[Requirement]
Pick up the page of reader reviews for the story "iris" after its last review and keep it going.

[Selected passage]
···
Reviews for iris
Reilly Quinn chapter 1 . 8/4/2006
*Cries her heart out* You're my new idol. I love this. I can't stop crying, shit. Loveitloveitloveit.
Switchblade237 chapter 1 . 5/17/2006
Ooh... I like it. Very well done - it's very captivating, and *really* well written - almost stream-of-consciousness. I'm speechless!

Good song choice too - it really fit.
LynLin chapter 1 . 5/4/2006
wow I really liked that, although it was confusing. So...Bakura died, right? ]
lavalieres chapter 1 . 7/8/2005
When I saw the title for this story in a C2, I was intrigued because that particular song happens to be one of my favorites at the moment. However when I began to read the story, I was immediately turned off.

First off, Bakura Ryou is a shy, gently and overly polite boy. It's less than likely that he ever swears.

Second, Yami no Bakura never refers to his vessel as "mou hitori no ore" (And that's with one t) or Omote. He only uses the terms "landlord" and "vessel." In turn, Ryou never refers to his darker half as "mou hitori no boku."

If you're trying to say "um" in Japanese, like in the line "Anou, Bakura..." it's spelled "ano."

And your attempt at the constant stream of thought writing style did not have its desired affect. Especially since someone as genius as Bakura. He speaks very coherently and despite his arrogance and lack of 'politess,' he is more than capable of expressing thoughts, desires, and commands in complete sentences.

Finally, if you're going to use Japanese in your stories, please try to use it correctly _and_ provide translations. Remember that the majority of your audience is English literate and most likely don't know the translations.

The one positive thing I can say about this particular piece is that the song is well chosen for the theme. It fit the mood and the tone of the piece wonderfully as well.

Keep in mind, this is not a flame, but a review; a piece of constructive criticism meant to help you with your writing style. Take offence if you feel the need to, but I’m only doing what a review aught to do.

Cheers in whatever else you produce…
lslines chapter 1 . 5/19/2005
Powerful, captivating and agian the colour grey pops into mind. Weird, confusing, and even though I only understood fragments... perfect.
···
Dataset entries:

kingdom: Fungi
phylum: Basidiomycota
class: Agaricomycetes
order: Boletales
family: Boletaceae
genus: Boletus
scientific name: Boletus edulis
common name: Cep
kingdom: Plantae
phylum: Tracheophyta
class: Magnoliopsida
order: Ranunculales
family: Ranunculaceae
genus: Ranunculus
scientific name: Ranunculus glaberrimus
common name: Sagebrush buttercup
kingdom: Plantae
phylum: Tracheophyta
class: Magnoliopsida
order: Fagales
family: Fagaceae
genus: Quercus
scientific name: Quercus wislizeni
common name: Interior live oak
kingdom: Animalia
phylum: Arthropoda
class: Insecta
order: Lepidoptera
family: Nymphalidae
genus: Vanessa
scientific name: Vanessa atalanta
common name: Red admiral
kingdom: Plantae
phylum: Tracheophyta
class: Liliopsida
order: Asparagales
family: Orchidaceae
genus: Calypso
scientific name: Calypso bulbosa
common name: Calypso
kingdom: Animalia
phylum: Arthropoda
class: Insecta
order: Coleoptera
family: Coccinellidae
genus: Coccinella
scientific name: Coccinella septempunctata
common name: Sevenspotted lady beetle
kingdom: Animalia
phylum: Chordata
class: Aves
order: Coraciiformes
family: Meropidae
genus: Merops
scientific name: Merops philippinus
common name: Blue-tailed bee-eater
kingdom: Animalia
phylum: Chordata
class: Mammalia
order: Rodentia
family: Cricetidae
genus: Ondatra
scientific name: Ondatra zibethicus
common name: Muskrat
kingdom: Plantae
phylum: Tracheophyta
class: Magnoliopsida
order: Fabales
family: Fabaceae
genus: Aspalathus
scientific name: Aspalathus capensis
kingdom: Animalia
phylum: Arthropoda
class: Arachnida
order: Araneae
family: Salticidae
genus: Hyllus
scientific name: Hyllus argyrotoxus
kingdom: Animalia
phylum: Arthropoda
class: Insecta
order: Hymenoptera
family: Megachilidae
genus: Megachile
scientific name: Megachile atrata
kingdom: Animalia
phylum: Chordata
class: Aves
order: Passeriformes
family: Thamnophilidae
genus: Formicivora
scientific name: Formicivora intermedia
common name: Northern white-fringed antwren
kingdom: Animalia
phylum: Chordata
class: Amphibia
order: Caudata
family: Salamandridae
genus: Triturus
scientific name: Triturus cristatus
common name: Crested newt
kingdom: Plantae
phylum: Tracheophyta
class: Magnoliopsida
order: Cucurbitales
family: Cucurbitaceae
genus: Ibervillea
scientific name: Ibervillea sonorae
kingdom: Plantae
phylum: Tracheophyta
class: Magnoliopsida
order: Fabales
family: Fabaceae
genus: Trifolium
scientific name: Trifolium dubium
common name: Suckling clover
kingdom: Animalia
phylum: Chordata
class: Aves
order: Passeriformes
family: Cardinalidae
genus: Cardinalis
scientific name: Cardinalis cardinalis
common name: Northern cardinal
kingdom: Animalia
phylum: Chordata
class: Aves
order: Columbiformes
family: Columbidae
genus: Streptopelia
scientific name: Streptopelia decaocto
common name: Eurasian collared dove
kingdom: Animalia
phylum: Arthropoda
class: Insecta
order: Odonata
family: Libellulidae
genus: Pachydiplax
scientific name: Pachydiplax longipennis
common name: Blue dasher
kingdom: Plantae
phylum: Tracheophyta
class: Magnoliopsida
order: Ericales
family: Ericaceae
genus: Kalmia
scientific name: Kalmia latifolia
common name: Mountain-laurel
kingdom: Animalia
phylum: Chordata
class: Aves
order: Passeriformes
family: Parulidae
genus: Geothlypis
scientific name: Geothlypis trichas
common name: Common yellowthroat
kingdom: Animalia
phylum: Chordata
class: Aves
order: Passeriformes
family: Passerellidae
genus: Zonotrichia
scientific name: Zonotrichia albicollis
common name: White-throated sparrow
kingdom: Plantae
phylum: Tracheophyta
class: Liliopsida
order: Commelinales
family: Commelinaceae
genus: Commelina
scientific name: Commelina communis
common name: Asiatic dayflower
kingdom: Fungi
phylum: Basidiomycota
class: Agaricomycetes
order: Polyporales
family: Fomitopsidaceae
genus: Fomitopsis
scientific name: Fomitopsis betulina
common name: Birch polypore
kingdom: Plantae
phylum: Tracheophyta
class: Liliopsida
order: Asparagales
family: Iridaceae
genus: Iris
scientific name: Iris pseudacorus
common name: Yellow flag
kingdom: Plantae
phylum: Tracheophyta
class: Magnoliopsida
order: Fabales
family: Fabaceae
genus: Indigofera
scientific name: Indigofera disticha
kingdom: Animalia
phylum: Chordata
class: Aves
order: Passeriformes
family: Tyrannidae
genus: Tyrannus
···
[Result]
Aubrecia chapter 1 . 4/23/2005
I came looking for Anima, saw my favorite couple in it, but lo and belold, a Yuugioh fic! A damn good one!

I LOVE it. It's my favorite pairing, and it's suitably twisted to fit them. It is a very, very spiffy fic.
Lyrical Rex chapter 1 . 1/12/2005
OO! Oh my god... I loved this.

Favorite story list!

AnimeLoverAngel chapter 1 . 10/13/2004
That was VERY confuesing! I could'nt read who it was speaking or anything!
Anei Aikouka chapter 1 . 9/15/2004
WOW. That was amazing. I loved how you portrayed my two favs. -Huggles bishies- The ending was sort of strange, but I thought it was neat how you ended the same way you began it.
DojomistressAmbyChan chapter 1 . 9/6/2004
so many ways to describe it yet I can't. It's hard as you begin to read trying t decifer it but as you go on you don't need to because you fall into the madness and it makes sense. Meaning I think your fic just mind raped me and I liked it...I am seriously speechless and that is very...odd for me. I wanted to say how much I liked this but my brain can't funtion right now so take my word for it when I say it's good. Hope you write more like it.
Chibi B-channie chapter 1 . 8/30/2004
Okay, a moment to tell you I absolutely adored this fic! It was beautifully written and everything! Great work! _ I will admit, I was a bit confused during the beginning, but, I eventually caught on, and I became entranced by the end. So, anyways, this was just to let you know I liked this a lot! Happy Writings!